Exercise prompt
Go over the data and copy out each line with "PROCURE" in it.

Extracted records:
- - - - - - -

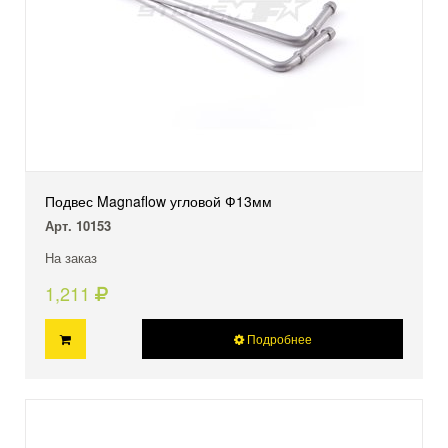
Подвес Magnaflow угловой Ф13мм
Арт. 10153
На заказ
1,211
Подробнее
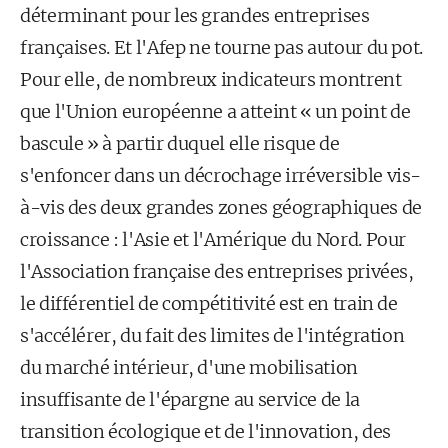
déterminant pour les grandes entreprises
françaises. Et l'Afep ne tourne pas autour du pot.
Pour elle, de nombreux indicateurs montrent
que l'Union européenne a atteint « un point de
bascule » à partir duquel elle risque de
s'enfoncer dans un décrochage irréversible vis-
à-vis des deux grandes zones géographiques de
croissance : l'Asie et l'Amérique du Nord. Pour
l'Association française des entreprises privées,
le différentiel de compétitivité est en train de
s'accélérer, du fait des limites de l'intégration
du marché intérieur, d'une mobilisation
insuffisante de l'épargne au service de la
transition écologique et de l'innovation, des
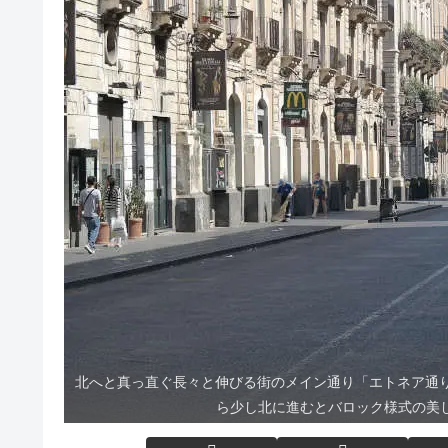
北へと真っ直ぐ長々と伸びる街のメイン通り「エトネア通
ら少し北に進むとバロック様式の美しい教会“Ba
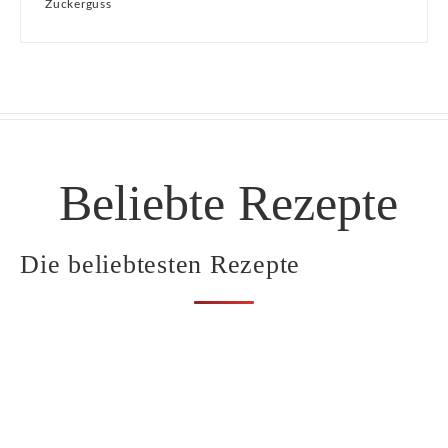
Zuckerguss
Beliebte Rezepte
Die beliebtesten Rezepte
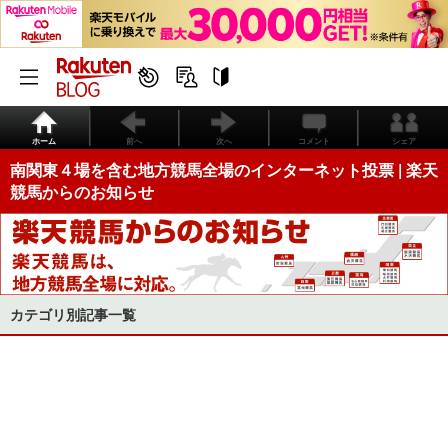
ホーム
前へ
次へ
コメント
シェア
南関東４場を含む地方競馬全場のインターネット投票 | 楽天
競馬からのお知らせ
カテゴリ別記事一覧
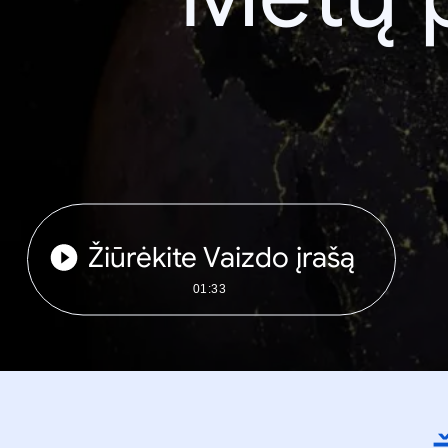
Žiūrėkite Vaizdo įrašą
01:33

- - - - - - -

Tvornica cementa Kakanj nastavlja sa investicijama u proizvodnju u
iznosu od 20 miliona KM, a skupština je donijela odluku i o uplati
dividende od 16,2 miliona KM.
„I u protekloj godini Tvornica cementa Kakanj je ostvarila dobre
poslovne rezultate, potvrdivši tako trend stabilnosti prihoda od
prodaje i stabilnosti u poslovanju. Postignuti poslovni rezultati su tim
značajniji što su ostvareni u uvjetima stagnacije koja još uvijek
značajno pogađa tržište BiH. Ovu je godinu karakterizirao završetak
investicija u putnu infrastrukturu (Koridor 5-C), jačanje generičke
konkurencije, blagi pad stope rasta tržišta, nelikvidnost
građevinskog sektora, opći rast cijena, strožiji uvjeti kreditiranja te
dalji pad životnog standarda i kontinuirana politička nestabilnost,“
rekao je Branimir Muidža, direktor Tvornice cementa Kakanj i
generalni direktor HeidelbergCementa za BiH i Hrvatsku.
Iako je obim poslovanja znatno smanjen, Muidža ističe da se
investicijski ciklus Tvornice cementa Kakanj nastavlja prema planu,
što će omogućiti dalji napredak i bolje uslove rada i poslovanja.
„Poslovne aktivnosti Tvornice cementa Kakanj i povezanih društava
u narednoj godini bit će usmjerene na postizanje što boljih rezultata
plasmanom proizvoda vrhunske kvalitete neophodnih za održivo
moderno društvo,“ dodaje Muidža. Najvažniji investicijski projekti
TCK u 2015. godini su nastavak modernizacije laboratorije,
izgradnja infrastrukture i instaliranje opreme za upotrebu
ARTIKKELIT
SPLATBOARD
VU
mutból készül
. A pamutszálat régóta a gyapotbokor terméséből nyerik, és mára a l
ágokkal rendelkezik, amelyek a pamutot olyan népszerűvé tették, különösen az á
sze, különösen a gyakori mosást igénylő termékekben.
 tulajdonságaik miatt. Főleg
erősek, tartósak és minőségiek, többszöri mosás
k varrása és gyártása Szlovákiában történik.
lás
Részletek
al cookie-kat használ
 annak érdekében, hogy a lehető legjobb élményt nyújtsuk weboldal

- - - - - - -

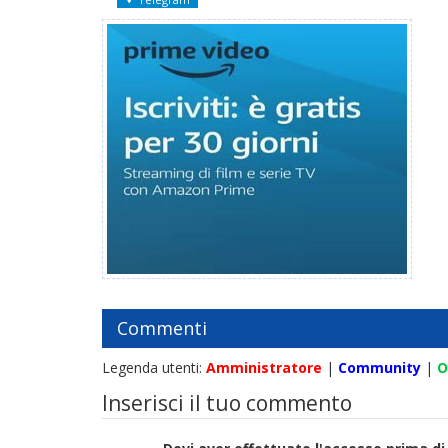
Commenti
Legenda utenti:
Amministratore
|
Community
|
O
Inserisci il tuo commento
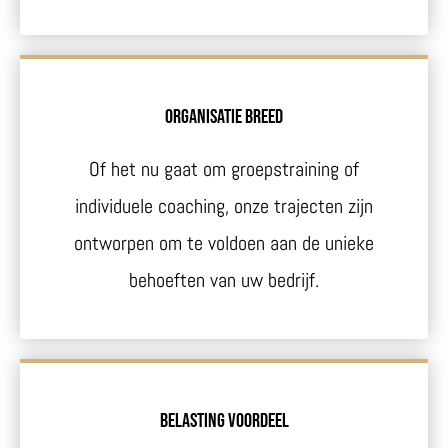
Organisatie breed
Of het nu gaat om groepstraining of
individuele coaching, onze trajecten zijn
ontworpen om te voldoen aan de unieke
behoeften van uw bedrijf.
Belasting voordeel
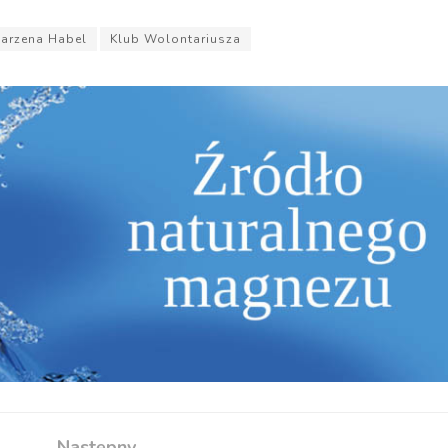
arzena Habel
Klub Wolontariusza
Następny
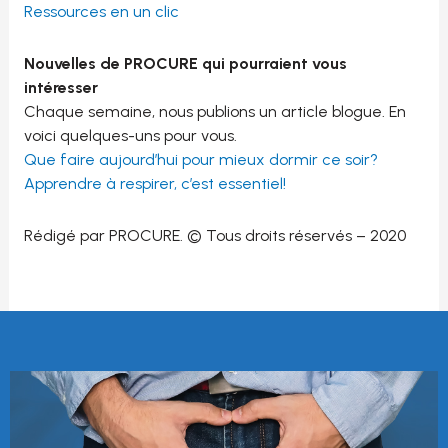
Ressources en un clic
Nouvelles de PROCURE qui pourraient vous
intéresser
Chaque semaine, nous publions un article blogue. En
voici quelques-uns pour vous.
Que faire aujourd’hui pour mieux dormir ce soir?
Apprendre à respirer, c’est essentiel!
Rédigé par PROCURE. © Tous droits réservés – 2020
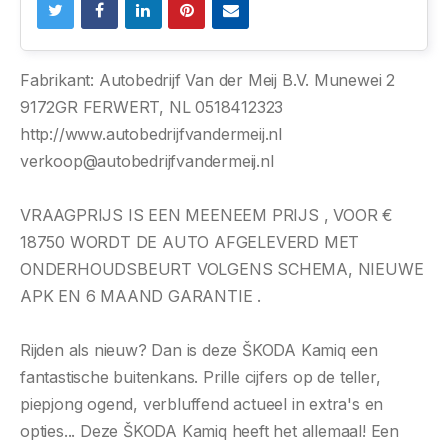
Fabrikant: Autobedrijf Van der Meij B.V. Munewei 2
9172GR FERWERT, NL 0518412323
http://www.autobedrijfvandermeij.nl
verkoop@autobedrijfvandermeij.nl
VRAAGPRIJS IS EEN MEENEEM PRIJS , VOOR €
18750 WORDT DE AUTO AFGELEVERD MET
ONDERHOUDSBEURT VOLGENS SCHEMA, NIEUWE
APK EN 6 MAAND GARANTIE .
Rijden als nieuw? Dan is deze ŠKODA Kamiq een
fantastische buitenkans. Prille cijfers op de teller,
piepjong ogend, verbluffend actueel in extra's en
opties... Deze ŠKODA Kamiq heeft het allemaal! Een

- - - - - - -

Reply
Nouvelles de PROCURE qui pourraient vous
Rédigé par PROCURE. © Tous droits réservés – 2020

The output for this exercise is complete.